* EXERCISE AIM: Which lines of the material contain the word "SZTE"? Show each one.

┄┄┄┄┄┄

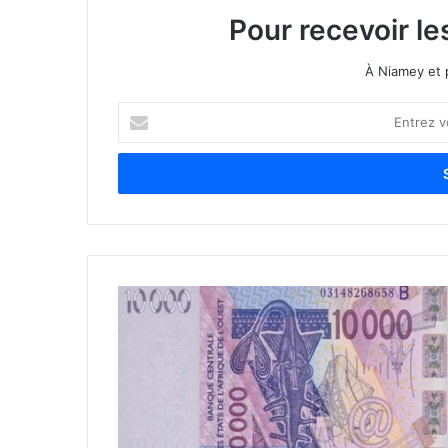
Pour recevoir le
À Niamey et 
E
n
t
r
e
z
v
o
t
r
e
a
d
r
e
s
s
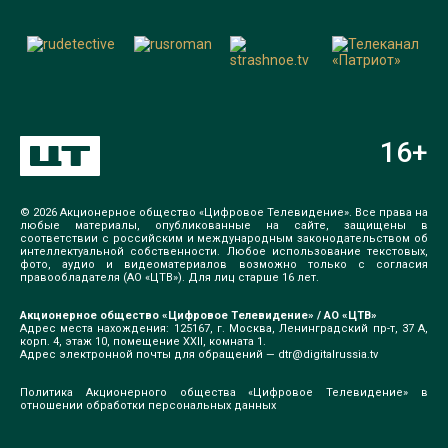
16
+
© 2026 Акционерное общество «Цифровое Телевидение». Все права на
любые материалы, опубликованные на сайте, защищены в
соответствии с российским и международным законодательством об
интеллектуальной собственности. Любое использование текстовых,
фото, аудио и видеоматериалов возможно только с согласия
правообладателя (АО «ЦТВ»). Для лиц старше 16 лет.
Акционерное общество «Цифровое Телевидение» / АО «ЦТВ»
Адрес места нахождения: 125167, г. Москва, Ленинградский пр-т, 37 А,
корп. 4, этаж 10, помещение XXII, комната 1.
Адрес электронной почты для обращений —
dtr@digitalrussia.tv
Политика Акционерного общества «Цифровое Телевидение» в
отношении обработки персональных данных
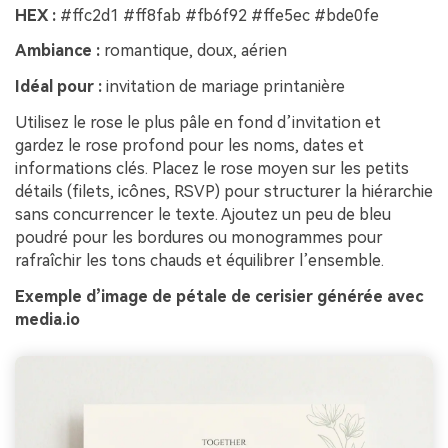
HEX :
#ffc2d1 #ff8fab #fb6f92 #ffe5ec #bde0fe
Ambiance :
romantique, doux, aérien
Idéal pour :
invitation de mariage printanière
Utilisez le rose le plus pâle en fond d’invitation et
gardez le rose profond pour les noms, dates et
informations clés. Placez le rose moyen sur les petits
détails (filets, icônes, RSVP) pour structurer la hiérarchie
sans concurrencer le texte. Ajoutez un peu de bleu
poudré pour les bordures ou monogrammes pour
rafraîchir les tons chauds et équilibrer l’ensemble.
Exemple d’image de pétale de cerisier générée avec
media.io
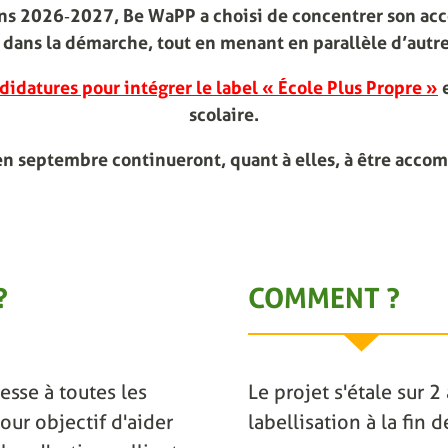
ions 2026‑2027, Be WaPP a choisi de concentrer son ac
dans la démarche, tout en menant en parallèle d’autre
didatures pour intégrer le label « École Plus Propre »
e
scolaire.
en septembre continueront, quant à elles, à être acco
?
COMMENT ?
esse à toutes les
Le projet s'étale sur 
our objectif d'aider
labellisation à la fin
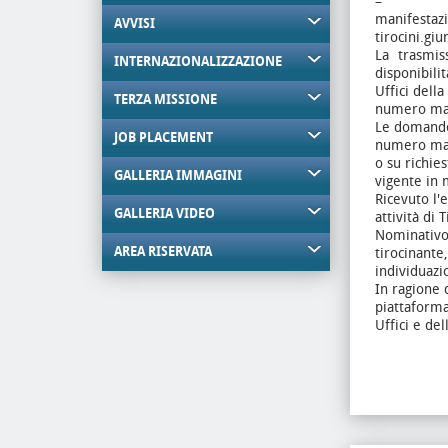
–
manif
AVVISI
tirocini.gi
La trasmis
INTERNAZIONALIZZAZIONE
disponibili
Uffici dell
TERZA MISSIONE
numero mas
Le domande 
JOB PLACEMENT
numero mass
o su richie
GALLERIA IMMAGINI
vigente in 
Ricevuto l'
GALLERIA VIDEO
attività di 
Nominativo 
AREA RISERVATA
tirocinante,
individuazi
In ragione 
piattaforma
Uffici e de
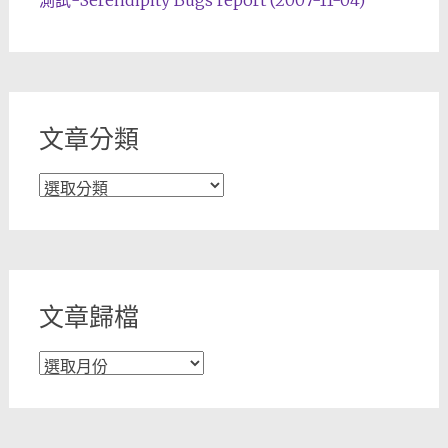
測試-Serendipity Bugs report (2007-11-04)
文章分類
文
章
分
類
文章歸檔
文
章
歸
檔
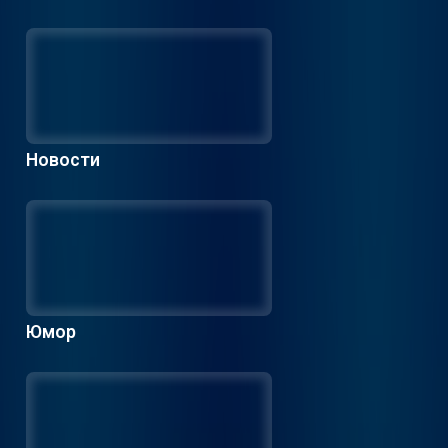
Новости
Юмор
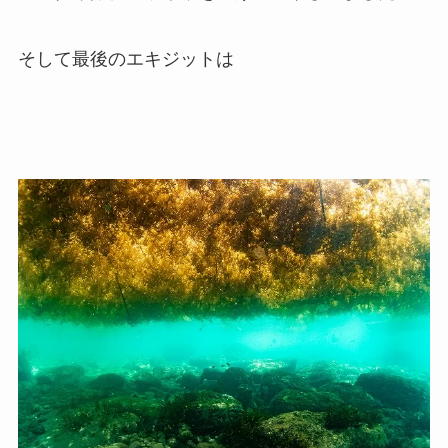
そして最後のエキジットは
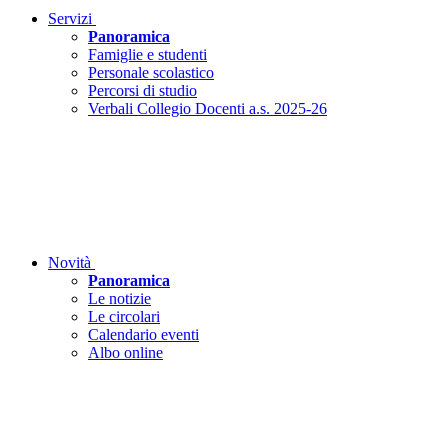
Servizi
Panoramica
Famiglie e studenti
Personale scolastico
Percorsi di studio
Verbali Collegio Docenti a.s. 2025-26
Novità
Panoramica
Le notizie
Le circolari
Calendario eventi
Albo online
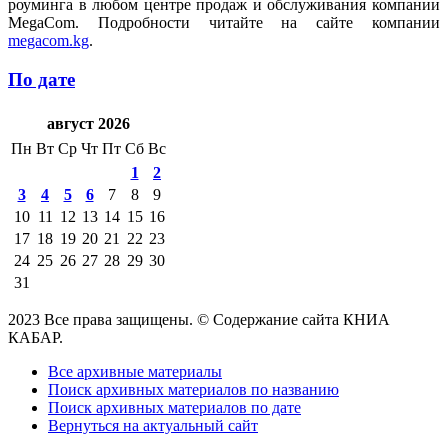
роуминга в любом центре продаж и обслуживания компании
MegaCom. Подробности читайте на сайте компании
megacom.kg
.
По дате
август 2026
Пн
Вт
Ср
Чт
Пт
Сб
Вс
1
2
3
4
5
6
7
8
9
10
11
12
13
14
15
16
17
18
19
20
21
22
23
24
25
26
27
28
29
30
31
2023 Все права защищены. © Содержание сайта КНИА
КАБАР.
Все архивные материалы
Поиск архивных материалов по названию
Поиск архивных материалов по дате
Вернуться на актуальный сайт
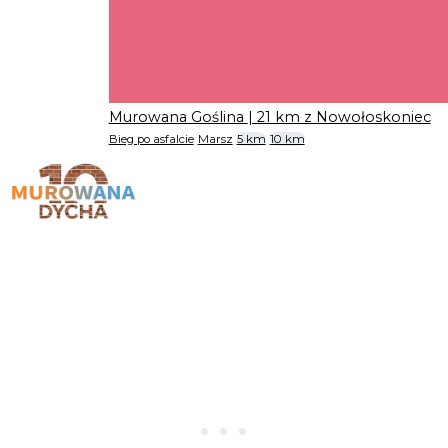
Murowana Goślina
| 21 km z Nowołoskoniec
Bieg po asfalcie
Marsz
5 km
10 km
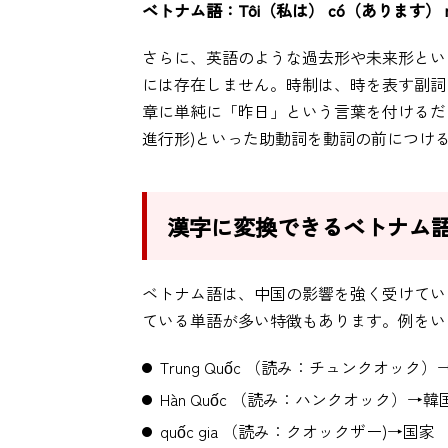
ベトナム語：Tôi（私は） có（あります） một 
さらに、英語のような過去形や未来形とい
には存在しません。時制は、時を表す副詞
章に単純に「昨日」という言葉を付けるだけで、
進行形)といった助動詞を動詞の前につけ
漢字に変換できるベトナム
ベトナム語は、中国の影響を強く受けてい
ている単語が多い特徴もあります。例をい
Trung Quốc （読み：チュンクオック）
Hàn Quốc （読み：ハンクオック）→韓
quốc gia （読み：クオックザー)→国家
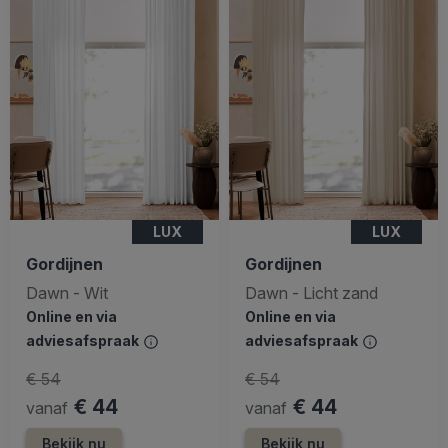
LUX
LUX
Gordijnen
Gordijnen
Dawn - Wit
Dawn - Licht zand
Online en via
Online en via
adviesafspraak
adviesafspraak
€ 54
€ 54
€ 44
€ 44
vanaf
vanaf
Bekijk nu
Bekijk nu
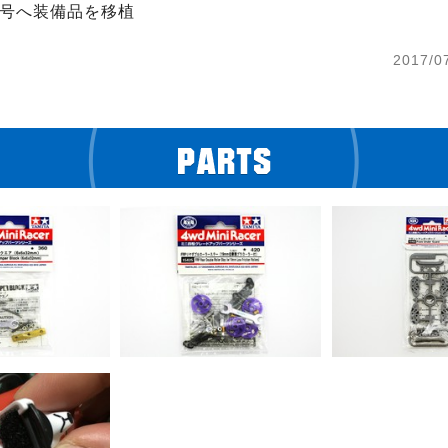
3号へ装備品を移植
2017/0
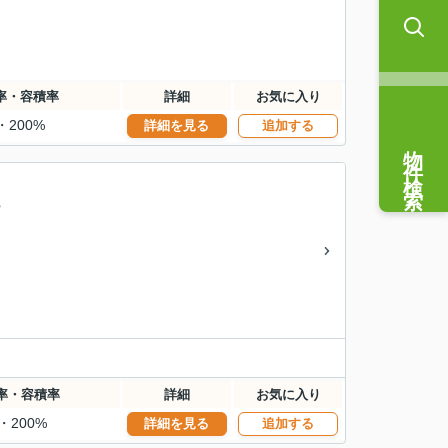
率・容積率
詳細
お気に入り
・200%
詳細を見る
追加する
物件検索
率・容積率
詳細
お気に入り
・200%
詳細を見る
追加する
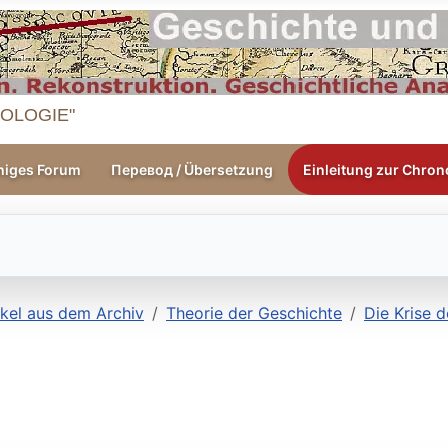
OLOGIE"
higes Forum
Перевод / Übersetzung
Einleitung zur Chrono
ikel aus dem Archiv
Theorie der Geschichte
Die Krise d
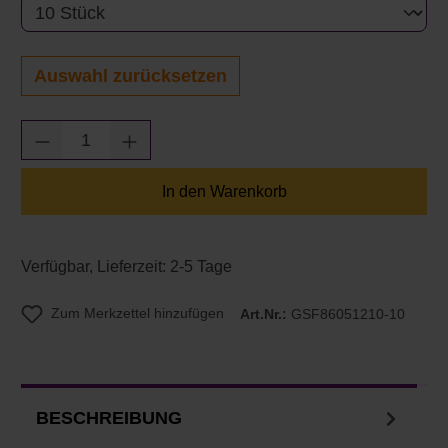
Auswahl zurücksetzen
Produkt Anzahl: Gib den gewünschten Wert e
In den Warenkorb
Verfügbar, Lieferzeit: 2-5 Tage
Zum Merkzettel hinzufügen
Art.Nr.:
GSF86051210-10
BESCHREIBUNG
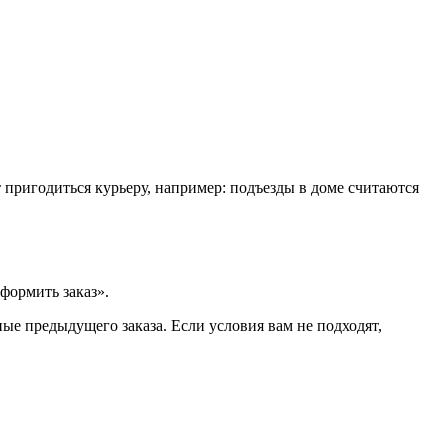
т пригодиться курьеру, например: подъезды в доме считаются
формить заказ».
ые предыдущего заказа. Если условия вам не подходят,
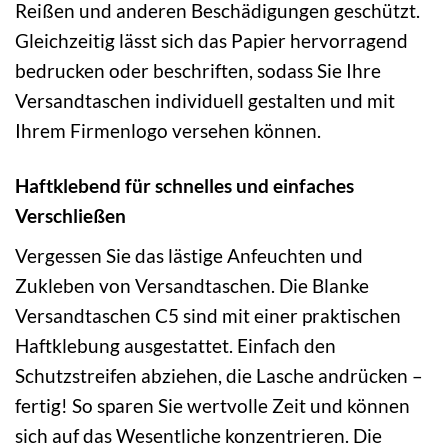
Reißen und anderen Beschädigungen geschützt.
Gleichzeitig lässt sich das Papier hervorragend
bedrucken oder beschriften, sodass Sie Ihre
Versandtaschen individuell gestalten und mit
Ihrem Firmenlogo versehen können.
Haftklebend für schnelles und einfaches
Verschließen
Vergessen Sie das lästige Anfeuchten und
Zukleben von Versandtaschen. Die Blanke
Versandtaschen C5 sind mit einer praktischen
Haftklebung ausgestattet. Einfach den
Schutzstreifen abziehen, die Lasche andrücken –
fertig! So sparen Sie wertvolle Zeit und können
sich auf das Wesentliche konzentrieren. Die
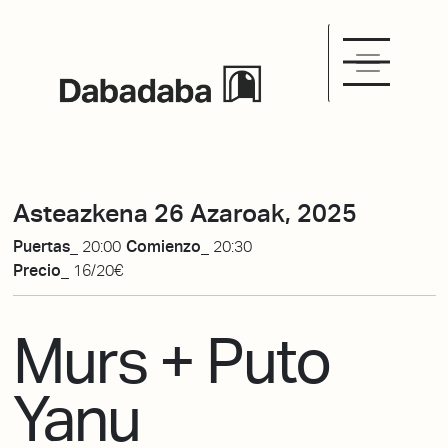
Asteazkena 26 Azaroak, 2025
Puertas_
20:00
Comienzo_
20:30
Precio_
16/20€
Murs + Puto
Yanu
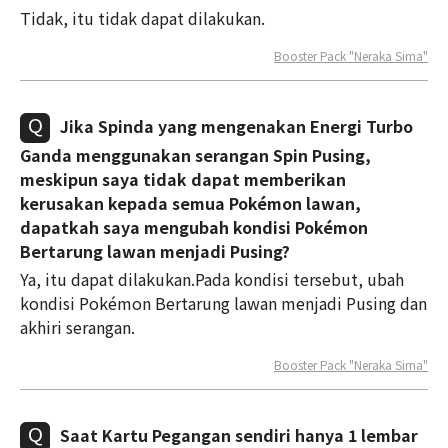
Tidak, itu tidak dapat dilakukan.
Booster Pack "Neraka Sirna"
Jika Spinda yang mengenakan Energi Turbo
Ganda menggunakan serangan Spin Pusing,
meskipun saya tidak dapat memberikan
kerusakan kepada semua Pokémon lawan,
dapatkah saya mengubah kondisi Pokémon
Bertarung lawan menjadi Pusing?
Ya, itu dapat dilakukan.Pada kondisi tersebut, ubah
kondisi Pokémon Bertarung lawan menjadi Pusing dan
akhiri serangan.
Booster Pack "Neraka Sirna"
Saat Kartu Pegangan sendiri hanya 1 lembar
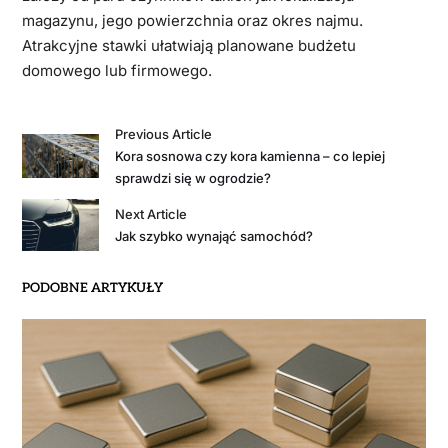
magazynu, jego powierzchnia oraz okres najmu.
Atrakcyjne stawki ułatwiają planowane budżetu
domowego lub firmowego.
Previous Article
Kora sosnowa czy kora kamienna – co lepiej
sprawdzi się w ogrodzie?
Next Article
Jak szybko wynająć samochód?
PODOBNE ARTYKUŁY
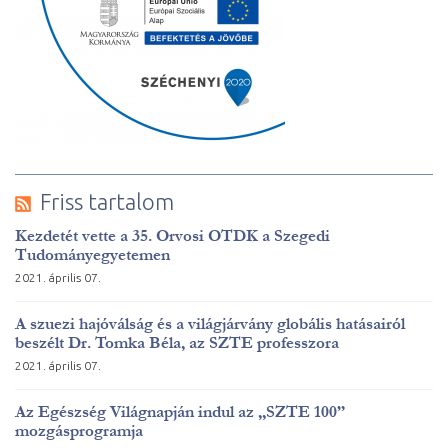
Friss tartalom
Kezdetét vette a 35. Orvosi OTDK a Szegedi
Tudományegyetemen
2021. április 07.
A szuezi hajóválság és a világjárvány globális hatásairól
beszélt Dr. Tomka Béla, az SZTE professzora
2021. április 07.
Az Egészség Világnapján indul az „SZTE 100”
mozgásprogramja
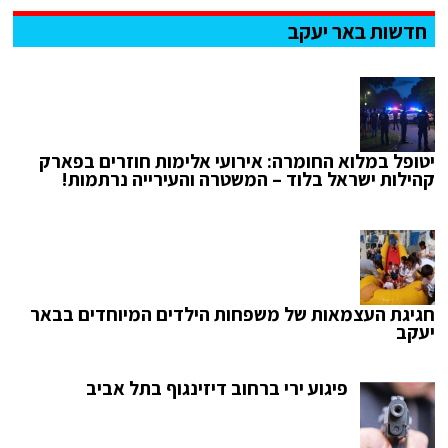
חדשות באר יעקב
יטופל במלוא החומרה: אירועי אלימות חוזרים בפארק
קהילות ישראל בלוד – המשטרה והעירייה נרתמות!
חגיגת העצמאות של משפחות הילדים המיוחדים בבאר
יעקב
פיגוע ירי ברחוב דיזינגוף בתל אביב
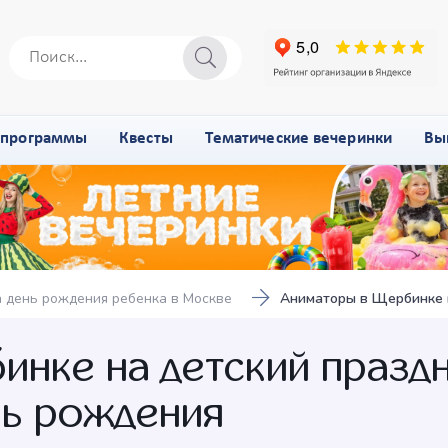
-программы
Квесты
Тематические вечеринки
Вы
 день рождения ребенка в Москве
Аниматоры в Щербинке н
нке на детский праздн
нь рождения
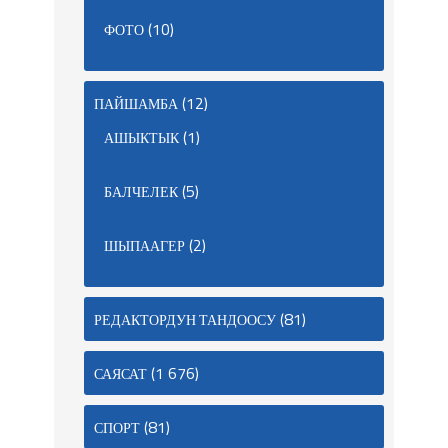
(10)
ФОТО
(12)
ПАЙШАМБА
(1)
АШЫКТЫК
(5)
БАЛЧЕЛЕК
(2)
ШЫПААГЕР
(81)
РЕДАКТОРДУН ТАНДООСУ
(1 676)
САЯСАТ
(81)
СПОРТ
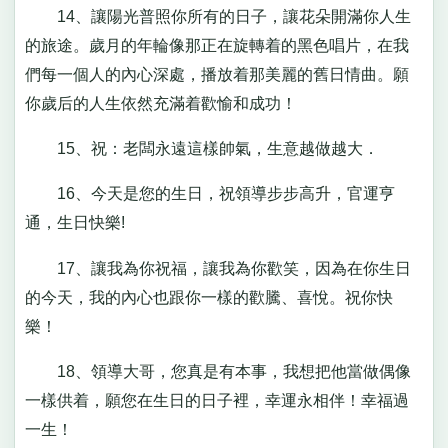
14、讓陽光普照你所有的日子，讓花朵開滿你人生
的旅途。歲月的年輪像那正在旋轉着的黑色唱片，在我
們每一個人的內心深處，播放着那美麗的舊日情曲。願
你歲后的人生依然充滿着歡愉和成功！
15、祝：老闆永遠這樣帥氣，生意越做越大．
16、今天是您的生日，祝領導步步高升，官運亨
通，生日快樂!
17、讓我為你祝福，讓我為你歡笑，因為在你生日
的今天，我的內心也跟你一樣的歡騰、喜悅。祝你快
樂！
18、領導大哥，您真是有本事，我想把他當做偶像
一樣供着，願您在生日的日子裡，幸運永相伴！幸福過
一生！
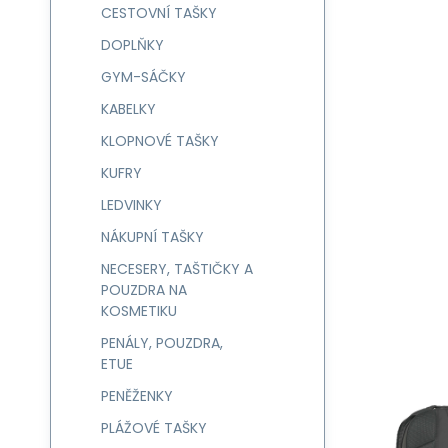
CESTOVNÍ TAŠKY
DOPLŇKY
GYM-SÁČKY
KABELKY
KLOPNOVÉ TAŠKY
KUFRY
LEDVINKY
NÁKUPNÍ TAŠKY
NECESERY, TAŠTIČKY A
POUZDRA NA
KOSMETIKU
PENÁLY, POUZDRA,
ETUE
PENĚŽENKY
PLÁŽOVÉ TAŠKY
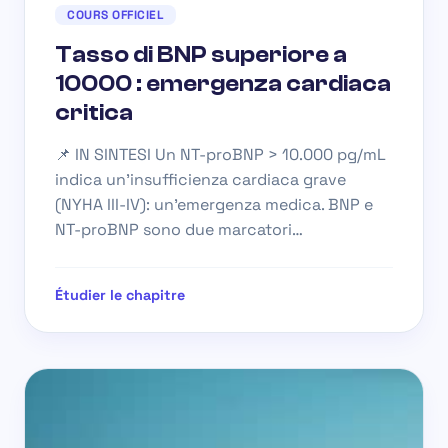
COURS OFFICIEL
Tasso di BNP superiore a
10000 : emergenza cardiaca
critica
📌 IN SINTESI Un NT-proBNP > 10.000 pg/mL
indica un’insufficienza cardiaca grave
(NYHA III-IV): un’emergenza medica. BNP e
NT-proBNP sono due marcatori…
Étudier le chapitre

┄┄┄┄┄┄

* ANSWER SPACE:
beszélt Dr. Tomka Béla, az SZTE professzora
Az Egészség Világnapján indul az „SZTE 100”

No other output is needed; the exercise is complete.